Beyond the more headline-grabbing feature films this year, the London Film Festival offers up a glittering gem of avant-garde film-making in Phil Solomon's American Falls. Using his trademark combination of photographic techniques to create shimmering emulsifying textures, Solomon combines documentary and cinematic film footage to produce a mesmerising and immersive filmic experience.

Originally commissioned as a large scale installation for the Corcoran Gallery of Art in Washington, D.C., American Falls is shown here in a flat triptych. Inspired by one of the Corcoran's collection, Frederic Edwin Church's Niagara, Solomon uses watery sounds and imagery as both a thematic reference point and an artistic device, to frame footage and to create a natural dissolve.
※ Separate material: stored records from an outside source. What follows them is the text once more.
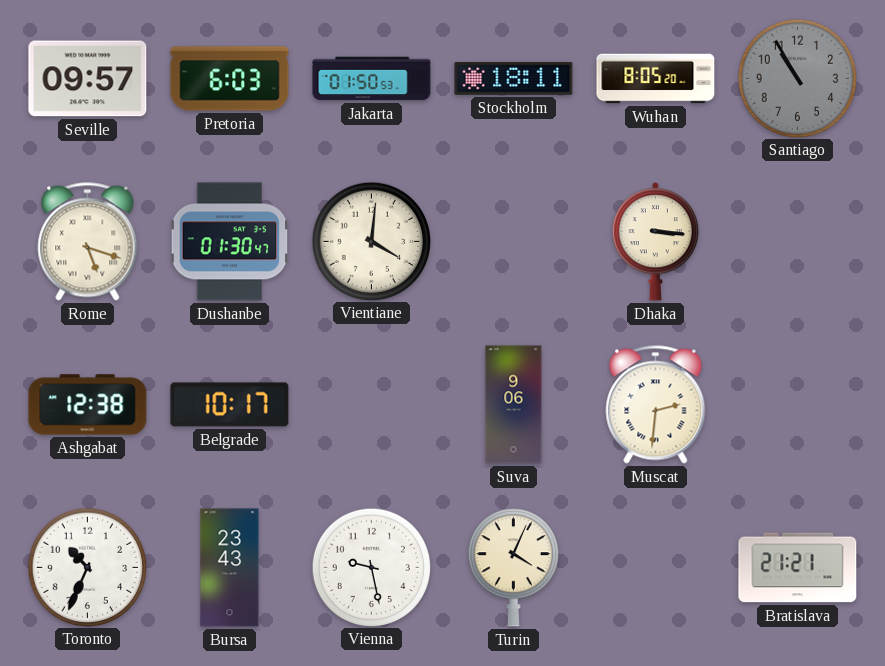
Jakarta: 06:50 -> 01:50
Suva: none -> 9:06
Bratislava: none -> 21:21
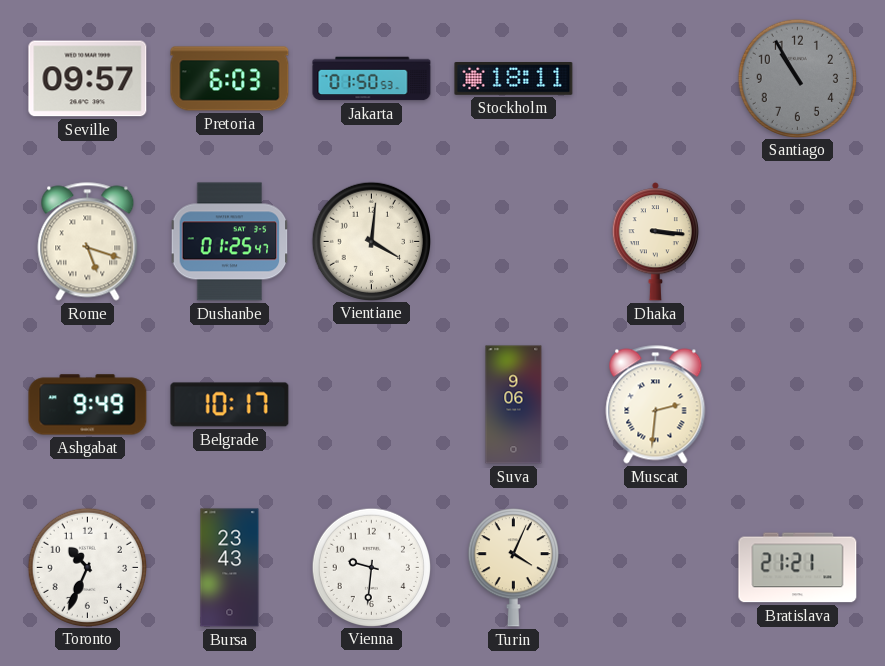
Wuhan: 8:05 -> none
Dushanbe: 01:30 -> 01:25
Ashgabat: 12:38 -> 9:49
Vienna: 9:28 -> 9:31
Speaking to the audience at the LFF, Solomon explains his wariness of using iconographic images, to avoid doing as he describes it, "America's greatest hits" or similarly, the "Ken Burns version" of American history. The piece takes the Niagara Falls as an aesthetic inspiration but also a symbolic reference: "The overriding metaphor is people who fell" says Solomon.

Starting with Annie Edson Taylor, the first person to go over the Falls in a barrel (and survive), the falls of America's past are consistently alluded to from Lincoln, FDR, JFK and Martin Luther King to iconic cinematic images - Harold Lloyd swinging from the clock face in Safety Last is brought in repeatedly along with Keaton and Chaplin's slapstick slips, the Great Blondin's wobbles, the Wizard of Oz's spiralling house and King Kong's final, poignant moments before he tumbles from the Chrysler building. There are images of hope - battlefields and the Ku Klux Klan are present - but so too is a sequence of civil rights protestors and memorials, backed by sound designer Wrick Wolff's distorted recording of the ground-breaking African American singer, Marion Anderson.

American iconography aside, it's really Solomon's alchemic process which saturates American Falls' images with such poetic resonance. Beginning with 16mm black and white film, using single-processing techniques and an optical printer to create a "loosening emulsion", cutting in clips and shooting original footage - the screen is filled with burnished gold, inky black and fiery bronze. Bank notes and icons are burned, images of hope emerge and dissolve, wave-like, through the chemicals. Complementing this process, the triptych format is essential to create what Solomon describes as "the dance of the chemistry." The impact the three-part screen has is to instil an intrinsic rhythm into the piece, a beat infused by the natural harmonies of the film in its constant, ephemeral movements.

Solomon maintains a sense of circularity between the past and the present by looping these iconic images in again and again, echoing the continuing sound of the waves. In an opening sequence, the Mayflower and its passengers arrive amid dramatic stormy waters, while an eerily calm, static image of a pre-9/11 New York skyline looms. A flicker in the sky tricks us, momentarily, and intentionally, before we realise it's a bird, flying away. Solomon pans up to the sky, in what he jokingly refers to as his "Terrence Malick moment."

The film has at its heart a darkness, a sense of disillusionment with the American Dream, which is key to Solomon's vision. Explaining why the film's end point is 1968, Solomon says that he made American Falls as a note to his 14 year old self, the age he was (in 1968) when Bobby Kennedy was shot, and in the overriding sense of hopelessness Americans felt, that this was, as Solomon puts it, "the point when everything went over the Falls."

When he started making this film, deep in George W. Bush territory, the baby boomer generation (in which Solomon places himself) was deep out of hope. A true labour of love, watching back the final cuts of American Falls, Solomon and his team would burst into tears with exhaustion, relief and the impact of the film, finally "locking in." Explaining now how he felt when Obama was elected in 2008, Solomon emotionally describes how "a group of us sang God Bless America without irony." To Solomon and his fellow baby boomers, this moment was a sliver of hope amongst this long history of falls.